[Plain-text document sources]
::::::

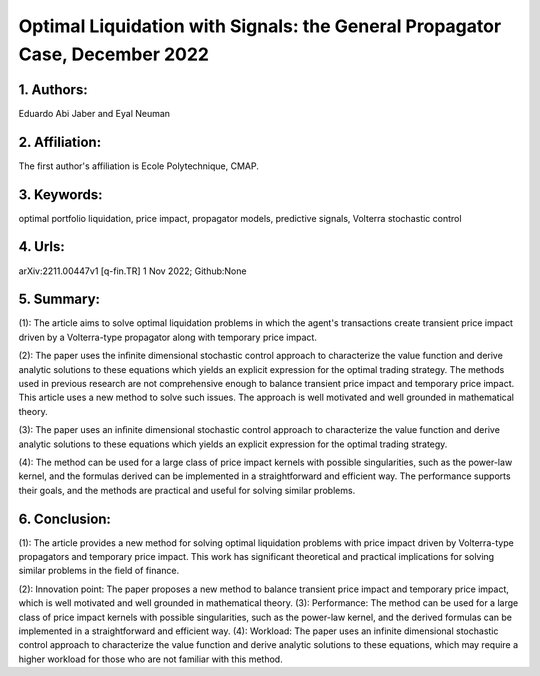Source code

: .. _liquidation_signals:

Optimal Liquidation with Signals: the General Propagator Case, December 2022
====================

                 

1. Authors:
--------------------

Eduardo Abi Jaber and Eyal Neuman

2. Affiliation:
--------------------

The first author's affiliation is Ecole Polytechnique, CMAP.



3. Keywords:
--------------------

optimal portfolio liquidation, price impact, propagator models, predictive signals, Volterra stochastic control



4. Urls:
--------------------

arXiv:2211.00447v1  [q-fin.TR]  1 Nov 2022; Github:None



5. Summary:
--------------------

(1): The article aims to solve optimal liquidation problems in which the agent's transactions create transient price impact driven by a Volterra-type propagator along with temporary price impact.



(2): The paper uses the inﬁnite dimensional stochastic control approach to characterize the value function and derive analytic solutions to these equations which yields an explicit expression for the optimal trading strategy. The methods used in previous research are not comprehensive enough to balance transient price impact and temporary price impact. This article uses a new method to solve such issues. The approach is well motivated and well grounded in mathematical theory.



(3): The paper uses an inﬁnite dimensional stochastic control approach to characterize the value function and derive analytic solutions to these equations which yields an explicit expression for the optimal trading strategy.



(4): The method can be used for a large class of price impact kernels with possible singularities, such as the power-law kernel, and the formulas derived can be implemented in a straightforward and efficient way. The performance supports their goals, and the methods are practical and useful for solving similar problems.

6. Conclusion:
--------------------

(1): The article provides a new method for solving optimal liquidation problems with price impact driven by Volterra-type propagators and temporary price impact. This work has significant theoretical and practical implications for solving similar problems in the field of finance.

(2): Innovation point: The paper proposes a new method to balance transient price impact and temporary price impact, which is well motivated and well grounded in mathematical theory. (3): Performance: The method can be used for a large class of price impact kernels with possible singularities, such as the power-law kernel, and the derived formulas can be implemented in a straightforward and efficient way. (4): Workload: The paper uses an infinite dimensional stochastic control approach to characterize the value function and derive analytic solutions to these equations, which may require a higher workload for those who are not familiar with this method.

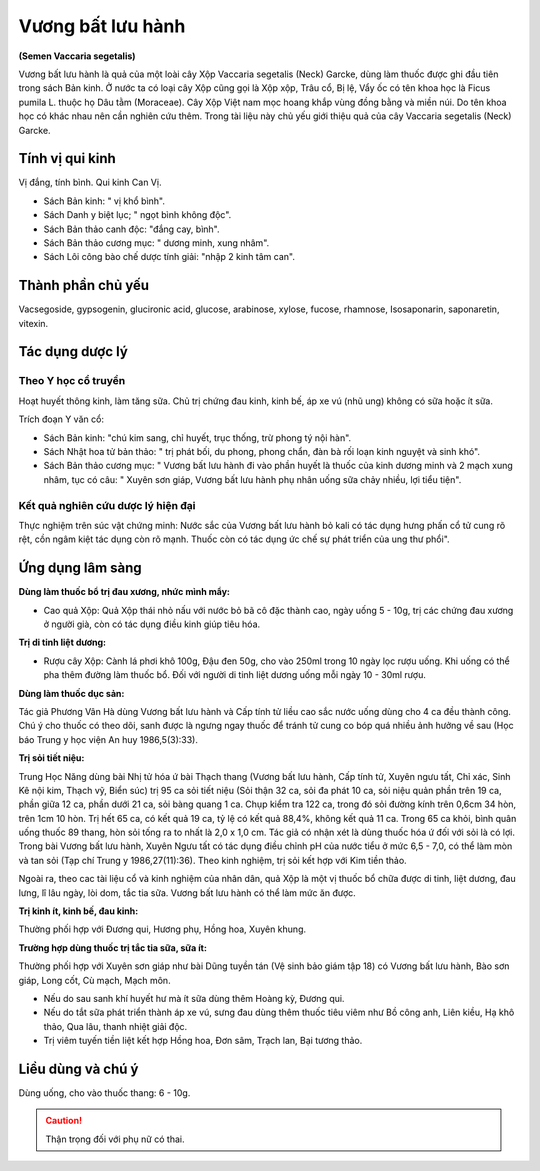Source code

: .. _plants_vuong_bat:

##################
Vương bất lưu hành
##################

**(Semen Vaccaria segetalis)**

Vương bất lưu hành là quả của một loài cây Xộp Vaccaria segetalis (Neck)
Garcke, dùng làm thuốc được ghi đầu tiên trong sách Bản kinh. Ở nước ta
có loại cây Xộp cũng gọi là Xộp xộp, Trâu cổ, Bị lệ, Vẩy ốc có tên khoa
học là Ficus pumila L. thuộc họ Dâu tằm (Moraceae). Cây Xộp Việt nam mọc
hoang khắp vùng đồng bằng và miền núi. Do tên khoa học có khác nhau nên
cần nghiên cứu thêm. Trong tài liệu này chủ yếu giới thiệu quả của cây
Vaccaria segetalis (Neck) Garcke.

Tính vị qui kinh
================

Vị đắng, tính bình. Qui kinh Can Vị.

-  Sách Bản kinh: " vị khổ bình".
-  Sách Danh y biệt lục; " ngọt bình không độc".
-  Sách Bản thảo canh độc: "đắng cay, bình".
-  Sách Bản thảo cương mục: " dương minh, xung nhâm".
-  Sách Lôi công bào chế dược tính giải: "nhập 2 kinh tâm can".

Thành phần chủ yếu
==================

Vacsegoside, gypsogenin, glucironic acid, glucose, arabinose, xylose,
fucose, rhamnose, Isosaponarin, saponaretin, vitexin.

Tác dụng dược lý
================

Theo Y học cổ truyền
--------------------

Hoạt huyết thông kinh, làm tăng sữa. Chủ trị chứng đau kinh, kinh bế, áp
xe vú (nhũ ung) không có sữa hoặc ít sữa.

Trích đoạn Y văn cổ:

-  Sách Bản kinh: "chú kim sang, chỉ huyết, trục thống, trừ phong tý nội
   hàn".
-  Sách Nhật hoa tử bản thảo: " trị phát bối, du phong, phong chẩn, đàn
   bà rối loạn kinh nguyệt và sinh khó".
-  Sách Bản thảo cương mục: " Vương bất lưu hành đi vào phần huyết là
   thuốc của kinh dương minh và 2 mạch xung nhâm, tục có câu: " Xuyên
   sơn giáp, Vương bất lưu hành phụ nhân uống sữa chảy nhiều, lợi tiểu
   tiện".

Kết quả nghiên cứu dược lý hiện đại
-----------------------------------

Thực nghiệm trên súc vật chứng minh: Nước sắc của Vương bất lưu hành bỏ
kali có tác dụng hưng phấn cổ tử cung rõ rệt, cồn ngâm kiệt tác dụng còn
rõ mạnh. Thuốc còn có tác dụng ức chế sự phát triển của ung thư phổi".

Ứng dụng lâm sàng
=================

**Dùng làm thuốc bổ trị đau xương, nhức mình mẩy:**

-  Cao quả Xộp: Quả Xộp thái nhỏ nấu với nước bỏ bã cô đặc thành cao,
   ngày uống 5 - 10g, trị các chứng đau xương ở người già, còn có tác
   dụng điều kinh giúp tiêu hóa.

**Trị di tinh liệt dương:**

-  Rượu cây Xộp: Cành lá phơi khô 100g, Đậu đen 50g, cho vào 250ml trong
   10 ngày lọc rượu uống. Khi uống có thể pha thêm đường làm thuốc bổ.
   Đối với người di tinh liệt dương uống mỗi ngày 10 - 30ml rượu.

**Dùng làm thuốc dục sản:**

Tác giả Phương Vân Hà dùng Vương bất lưu hành và Cấp tính tử liều cao
sắc nước uống dùng cho 4 ca đều thành công. Chú ý cho thuốc có theo dõi,
sanh được là ngưng ngay thuốc để tránh tử cung co bóp quá nhiều ảnh
hưởng về sau (Học báo Trung y học viện An huy 1986,5(3):33).

**Trị sỏi tiết niệu:**

Trung Học Năng dùng bài Nhị tử hóa ứ bài Thạch thang (Vương bất lưu
hành, Cấp tính tử, Xuyên ngưu tất, Chỉ xác, Sinh Kê nội kim, Thạch vỹ,
Biển súc) trị 95 ca sỏi tiết niệu (Sỏi thận 32 ca, sỏi đa phát 10 ca,
sỏi niệu quản phần trên 19 ca, phần giữa 12 ca, phần dưới 21 ca, sỏi
bàng quang 1 ca. Chụp kiểm tra 122 ca, trong đó sỏi đường kính trên
0,6cm 34 hòn, trên 1cm 10 hòn. Trị hết 65 ca, có kết quả 19 ca, tỷ lệ có
kết quả 88,4%, không kết quả 11 ca. Trong 65 ca khỏi, bình quân uống
thuốc 89 thang, hòn sỏi tống ra to nhất là 2,0 x 1,0 cm. Tác giả có nhận
xét là dùng thuốc hóa ứ đối với sỏi là có lợi. Trong bài Vương bất lưu
hành, Xuyên Ngưu tất có tác dụng điều chỉnh pH của nước tiểu ở mức 6,5 -
7,0, có thể làm mòn và tan sỏi (Tạp chí Trung y 1986,27(11):36). Theo
kinh nghiệm, trị sỏi kết hợp với Kim tiền thảo.

Ngoài ra, theo cac tài liệu cổ và kinh nghiệm của nhân dân, quả Xộp là
một vị thuốc bổ chữa được di tinh, liệt dương, đau lưng, lî lâu ngày,
lòi dom, tắc tia sữa. Vương bất lưu hành có thể làm mức ăn được.

**Trị kinh ít, kinh bế, đau kinh:**

Thường phối hợp với Đương qui, Hương
phụ, Hồng hoa, Xuyên khung.

**Trường hợp dùng thuốc trị tắc tia sữa, sữa ít:**

Thường phối hợp với Xuyên sơn giáp như bài Dũng tuyền tán (Vệ sinh bảo giám tập 18) có
Vương bất lưu hành, Bào sơn giáp, Long cốt, Cù mạch, Mạch môn.

-  Nếu do sau sanh khí huyết hư mà ít sữa dùng thêm Hoàng kỳ, Đương qui.
-  Nếu do tắt sữa phát triển thành áp xe vú, sưng đau dùng thêm thuốc
   tiêu viêm như Bồ công anh, Liên kiều, Hạ khô thảo, Qua lâu, thanh
   nhiệt giải độc.
-  Trị viêm tuyến tiền liệt kết hợp Hồng hoa, Đơn sâm, Trạch lan, Bại
   tương thảo.

Liều dùng và chú ý
==================

Dùng uống, cho vào thuốc thang: 6 - 10g.

.. caution::
   Thận trọng đối với phụ nữ có thai.
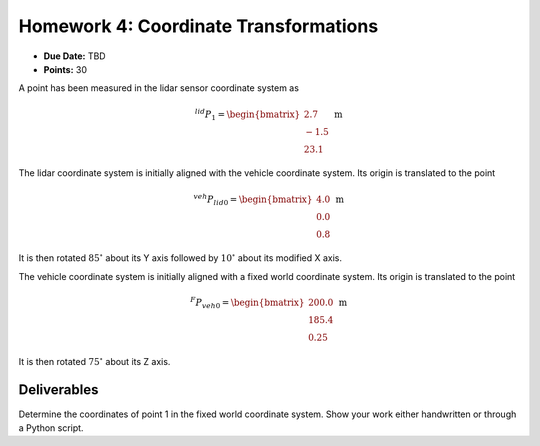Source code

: Homework 4: Coordinate Transformations
======================================

* **Due Date:** TBD
* **Points:** 30

A point has been measured in the lidar sensor coordinate system as

.. math::

   ^{lid}P_{1} = \begin{bmatrix} 2.7 \\ -1.5 \\ 23.1 \end{bmatrix} \; \text{m}

The lidar coordinate system is initially aligned with the vehicle coordinate system. Its origin is translated to the point 

.. math::

   ^{veh}P_{lid0} = \begin{bmatrix} 4.0 \\ 0.0 \\ 0.8 \end{bmatrix} \; \text{m}

It is then rotated :math:`85^\circ` about its Y axis followed by :math:`10^\circ` about its modified X axis.

The vehicle coordinate system is initially aligned with a fixed world coordinate system. Its origin is translated to the point

.. math::

   ^{F}P_{veh0} = \begin{bmatrix} 200.0 \\ 185.4 \\ 0.25 \end{bmatrix} \; \text{m}

It is then rotated :math:`75^\circ` about its Z axis.

Deliverables
^^^^^^^^^^^^

Determine the coordinates of point 1 in the fixed world coordinate system. Show your work either handwritten or through a Python script.
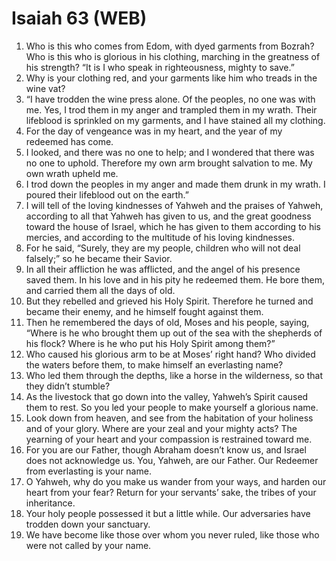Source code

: * Isaiah 63 (WEB)
:PROPERTIES:
:ID: WEB/23-ISA63
:END:

1. Who is this who comes from Edom, with dyed garments from Bozrah? Who is this who is glorious in his clothing, marching in the greatness of his strength? “It is I who speak in righteousness, mighty to save.”
2. Why is your clothing red, and your garments like him who treads in the wine vat?
3. “I have trodden the wine press alone. Of the peoples, no one was with me. Yes, I trod them in my anger and trampled them in my wrath. Their lifeblood is sprinkled on my garments, and I have stained all my clothing.
4. For the day of vengeance was in my heart, and the year of my redeemed has come.
5. I looked, and there was no one to help; and I wondered that there was no one to uphold. Therefore my own arm brought salvation to me. My own wrath upheld me.
6. I trod down the peoples in my anger and made them drunk in my wrath. I poured their lifeblood out on the earth.”
7. I will tell of the loving kindnesses of Yahweh and the praises of Yahweh, according to all that Yahweh has given to us, and the great goodness toward the house of Israel, which he has given to them according to his mercies, and according to the multitude of his loving kindnesses.
8. For he said, “Surely, they are my people, children who will not deal falsely;” so he became their Savior.
9. In all their affliction he was afflicted, and the angel of his presence saved them. In his love and in his pity he redeemed them. He bore them, and carried them all the days of old.
10. But they rebelled and grieved his Holy Spirit. Therefore he turned and became their enemy, and he himself fought against them.
11. Then he remembered the days of old, Moses and his people, saying, “Where is he who brought them up out of the sea with the shepherds of his flock? Where is he who put his Holy Spirit among them?”
12. Who caused his glorious arm to be at Moses’ right hand? Who divided the waters before them, to make himself an everlasting name?
13. Who led them through the depths, like a horse in the wilderness, so that they didn’t stumble?
14. As the livestock that go down into the valley, Yahweh’s Spirit caused them to rest. So you led your people to make yourself a glorious name.
15. Look down from heaven, and see from the habitation of your holiness and of your glory. Where are your zeal and your mighty acts? The yearning of your heart and your compassion is restrained toward me.
16. For you are our Father, though Abraham doesn’t know us, and Israel does not acknowledge us. You, Yahweh, are our Father. Our Redeemer from everlasting is your name.
17. O Yahweh, why do you make us wander from your ways, and harden our heart from your fear? Return for your servants’ sake, the tribes of your inheritance.
18. Your holy people possessed it but a little while. Our adversaries have trodden down your sanctuary.
19. We have become like those over whom you never ruled, like those who were not called by your name.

::::::

In the records above, the line with "became their Savior." marks the start and the line with "12. Who caused" marks the end; copy that stretch exactly, both lines included, and nothing else.

*WRITTEN RESPONSE*:
8. For he said, “Surely, they are my people, children who will not deal falsely;” so he became their Savior.
9. In all their affliction he was afflicted, and the angel of his presence saved them. In his love and in his pity he redeemed them. He bore them, and carried them all the days of old.
10. But they rebelled and grieved his Holy Spirit. Therefore he turned and became their enemy, and he himself fought against them.
11. Then he remembered the days of old, Moses and his people, saying, “Where is he who brought them up out of the sea with the shepherds of his flock? Where is he who put his Holy Spirit among them?”
12. Who caused his glorious arm to be at Moses’ right hand? Who divided the waters before them, to make himself an everlasting name?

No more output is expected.